MLL: we endorse direct action

Beginning this summer, chapters of Students for a Democratic Society (SDS) plan a nationwide “Harass the Brass” campaign of fly-by sit-ins and lockdowns on military recruitment centers, private military companies, military research facilities, congressional offices, and pro-war corporate media outlets. Quoting the SDS announcement:

“We are standing at a crossroads. The antiwar movement is caught under the weight of liberal tactics, fighting to end a war that can only be stopped through radical action. ... It’s time for a change. If the administration won’t end the war, we must end it for them.”

Already, a handful of us from the Movement of the Libertarian Left (MLL) have added our names to an endorsement of the SDS “Harass the Brass” campaign. You can sign that endorsement here.

I’ve heard it argued recently that we libertarians who align ourselves with the Left and support direct-action tactics are playing into the hands of collectivists and closet-statists. In response, let me offer this anecdote from Samuel Edward Konkin III, which appeared in the May Day 2001 issue of Tactics of the Movement of the Libertarian Left (the last issue of that newsletter, incidentally, and the only one produced under my editorship):

“In October 1969, three Wisconsin ex-YAF Libertarian Caucus anarchists, including me, attended the first ever Libertarian Conference in New York City at the Hotel Diplomat. Refugees from SDS, such as the Phoenix Anarchist Coalition (U. Michigan), joined us ex-YAFers. Murray Rothbard and Karl Hess were the stars that drew us there. Sadly, they fell out when Hess led most of the ‘Left’ to join a March on Fort Dix, while the rest of us stayed behind to hear Rothbard, Liggio, Peden, and other early Libertarians argue philosophy, economics, and revisionist history. Hess was dressed as a Black Panther and, in an early Left-Right joint action, Mary Forham of the Phoenix Coalition and I led a folk song medley, making fun of Karl’s pretensions.

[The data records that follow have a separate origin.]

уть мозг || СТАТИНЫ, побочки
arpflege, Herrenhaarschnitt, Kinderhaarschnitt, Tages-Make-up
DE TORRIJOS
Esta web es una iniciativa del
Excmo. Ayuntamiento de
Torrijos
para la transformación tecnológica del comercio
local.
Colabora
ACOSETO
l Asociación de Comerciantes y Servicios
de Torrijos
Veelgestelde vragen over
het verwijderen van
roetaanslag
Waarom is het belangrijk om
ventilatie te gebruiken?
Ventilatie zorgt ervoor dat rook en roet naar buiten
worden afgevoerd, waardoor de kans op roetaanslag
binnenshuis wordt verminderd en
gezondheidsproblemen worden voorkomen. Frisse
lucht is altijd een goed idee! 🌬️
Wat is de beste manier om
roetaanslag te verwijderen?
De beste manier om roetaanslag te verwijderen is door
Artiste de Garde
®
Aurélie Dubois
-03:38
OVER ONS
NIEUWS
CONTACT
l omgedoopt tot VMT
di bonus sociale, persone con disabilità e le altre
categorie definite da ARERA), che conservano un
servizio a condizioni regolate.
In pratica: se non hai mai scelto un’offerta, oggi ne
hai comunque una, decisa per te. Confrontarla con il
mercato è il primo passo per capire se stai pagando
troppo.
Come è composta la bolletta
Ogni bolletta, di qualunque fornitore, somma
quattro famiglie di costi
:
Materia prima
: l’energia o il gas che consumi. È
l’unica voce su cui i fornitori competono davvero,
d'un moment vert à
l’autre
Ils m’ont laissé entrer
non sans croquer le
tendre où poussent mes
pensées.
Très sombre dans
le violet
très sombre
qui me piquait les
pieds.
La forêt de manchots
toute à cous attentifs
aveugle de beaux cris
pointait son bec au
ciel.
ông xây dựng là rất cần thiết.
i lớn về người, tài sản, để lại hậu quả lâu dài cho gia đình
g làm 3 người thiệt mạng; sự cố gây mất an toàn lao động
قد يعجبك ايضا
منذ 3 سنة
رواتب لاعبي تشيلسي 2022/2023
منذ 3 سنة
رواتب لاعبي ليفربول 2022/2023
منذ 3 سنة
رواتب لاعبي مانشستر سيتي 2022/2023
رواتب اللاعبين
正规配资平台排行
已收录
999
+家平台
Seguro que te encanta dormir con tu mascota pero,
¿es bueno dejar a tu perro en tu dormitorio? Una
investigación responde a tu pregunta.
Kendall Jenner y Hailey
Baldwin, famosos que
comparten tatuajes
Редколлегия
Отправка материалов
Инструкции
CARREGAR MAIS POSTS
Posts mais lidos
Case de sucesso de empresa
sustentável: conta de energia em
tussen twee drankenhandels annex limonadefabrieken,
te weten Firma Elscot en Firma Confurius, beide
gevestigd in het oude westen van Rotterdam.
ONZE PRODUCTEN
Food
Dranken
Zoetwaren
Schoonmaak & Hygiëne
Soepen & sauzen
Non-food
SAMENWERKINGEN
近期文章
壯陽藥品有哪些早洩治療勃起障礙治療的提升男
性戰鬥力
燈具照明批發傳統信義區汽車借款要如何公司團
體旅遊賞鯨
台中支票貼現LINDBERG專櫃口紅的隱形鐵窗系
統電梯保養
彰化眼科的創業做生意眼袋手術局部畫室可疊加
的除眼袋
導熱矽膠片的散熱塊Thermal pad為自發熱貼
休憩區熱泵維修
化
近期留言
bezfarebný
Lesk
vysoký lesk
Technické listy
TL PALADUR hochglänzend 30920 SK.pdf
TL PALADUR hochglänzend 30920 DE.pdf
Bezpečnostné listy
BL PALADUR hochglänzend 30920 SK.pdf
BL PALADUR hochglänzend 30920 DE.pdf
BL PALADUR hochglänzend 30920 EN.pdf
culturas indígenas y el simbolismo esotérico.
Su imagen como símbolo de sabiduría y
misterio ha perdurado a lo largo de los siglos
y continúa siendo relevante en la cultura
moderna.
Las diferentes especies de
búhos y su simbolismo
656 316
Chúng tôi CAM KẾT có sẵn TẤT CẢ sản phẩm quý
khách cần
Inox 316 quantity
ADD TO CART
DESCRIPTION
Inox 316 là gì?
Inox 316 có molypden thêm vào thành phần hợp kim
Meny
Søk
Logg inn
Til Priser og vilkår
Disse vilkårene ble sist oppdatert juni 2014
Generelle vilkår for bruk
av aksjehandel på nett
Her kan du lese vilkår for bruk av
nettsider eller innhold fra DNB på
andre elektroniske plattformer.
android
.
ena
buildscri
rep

So when he said, ‘If [Libertarians] aren’t on the barricades with the rest of the Left, after the Revolution, they won’t be asking us for our input,’ we had smart-ass retorts like ‘Why do you think they’ll ask for our input after they win anyway?’ and ‘Who do you think will contract to build the barricades?’

“But Hess took our worst and went out, and he came back dripping of tear gas as a badge of honor. A year later, I was hit by a pepper gas grenade at the University of Wisconsin, my black flag a target for the National Guard (this was the same weekend as Kent State) as I dodged Maoists who had decided I was a threat to their recruiting.

“Libertarians had a fear of being ‘used’ by the Left, especially those damned commies, by attending, participating, and even organizing demonstrations. Many young, new — and even older — Libertarians remain reluctant to dive in and confront the State. Arguments come easily: Why help the commies? We’ll be dupes! We don’t know what we’re doing; they are experienced, we’re not; the State may arrest, shoot us with tear gas or bullets, or even kill us!

“Well, the commies are gone; the leading ‘Newer’ New Left are acknowledged, even by the reluctant Establishment Media, to be anarchists. Since we’re even harder-core anarchists, they’ll be our dupes. Many of us do know what we’re doing and have more experience than the current demonstrators, so follow us!

“And, guess what, the State may arrest, shoot us with tear gas (or pepper gas — I’ve been shot, remember?) or bullets, or even kill us...in our homes, where we cower. I made the mistake in 1969 of staying with Murray instead of following Karl into glory. I haven’t made that mistake again.”